Texto de la página:
Massachusetts acaba de cambiar una de las leyes sobre aborto más amplias de Estados Unidos.
La gobernadora Maura Healey firmó el 10 de agosto una norma que elimina las restricciones legales específicas que condicionaban los abortos a partir de las 24 semanas de embarazo. La nueva redacción establece que, después de ese momento, un aborto puede realizarse según el juicio profesional del médico. La ley entrará en vigor 90 días después de su firma.
Hasta ahora, después de las 24 semanas debían cumplirse categorías determinadas: peligro para la vida o la salud física o mental de la paciente, anomalía fetal letal, diagnóstico fetal grave o escasas posibilidades de supervivencia fuera del útero. Esas categorías desaparecen como requisitos legales cerrados.
Por eso el límite legal desaparece, pero conviene evitar una simplificación muy extendida: la norma no establece que cualquier persona pueda exigir automáticamente un aborto “hasta el momento del parto”. Traslada la decisión al criterio profesional del médico y al consentimiento de la paciente.
Sus defensores sostienen que la medicina necesita margen porque algunos diagnósticos devastadores aparecen tarde y la ley anterior obligó a pacientes a viajar fuera del Estado incluso ante embarazos con pronósticos extremadamente graves. Grandes sistemas hospitalarios de Massachusetts respaldaron la reforma.
Sus detractores consideran que los límites también protegen la vida fetal y advierten que la nueva formulación concede demasiado margen para abortos en fases muy avanzadas del embarazo.
Los casos tardíos son además minoritarios: datos citados durante el debate muestran 99 abortos de 24 semanas o más en Massachusetts durante 2024.
El debate enfrenta principios profundos: autonomía corporal, criterio médico, protección fetal y límites del Estado.
Pero una cosa ya ha cambiado.
La decisión sale del listado legislativo rígido y pasa a la consulta médica.
Y Massachusetts acaba de decidir que, en los casos más complejos, la ley debe dejar más espacio al médico y a la paciente.

Material mostrado:
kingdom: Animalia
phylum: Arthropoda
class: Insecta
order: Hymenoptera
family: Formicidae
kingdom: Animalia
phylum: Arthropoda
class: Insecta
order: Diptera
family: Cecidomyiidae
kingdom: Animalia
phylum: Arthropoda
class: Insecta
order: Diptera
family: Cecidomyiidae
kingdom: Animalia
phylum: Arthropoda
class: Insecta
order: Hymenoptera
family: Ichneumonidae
---
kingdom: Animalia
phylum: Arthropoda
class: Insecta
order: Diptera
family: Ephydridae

Qué hay que hacer:
Responde estas preguntas a partir del texto sobre la ley de aborto de Massachusetts:
(a) ¿Qué día firmó la gobernadora Maura Healey la norma?
(b) ¿Cuántos días después de su firma entrará en vigor la ley?
(c) Según los datos citados durante el debate, ¿cuántos abortos de 24 semanas o más hubo en Massachusetts durante 2024?
Las filas no tienen nada que ver con el texto.

Solución:
(a) El 10 de agosto.
(b) 90 días.
(c) 99.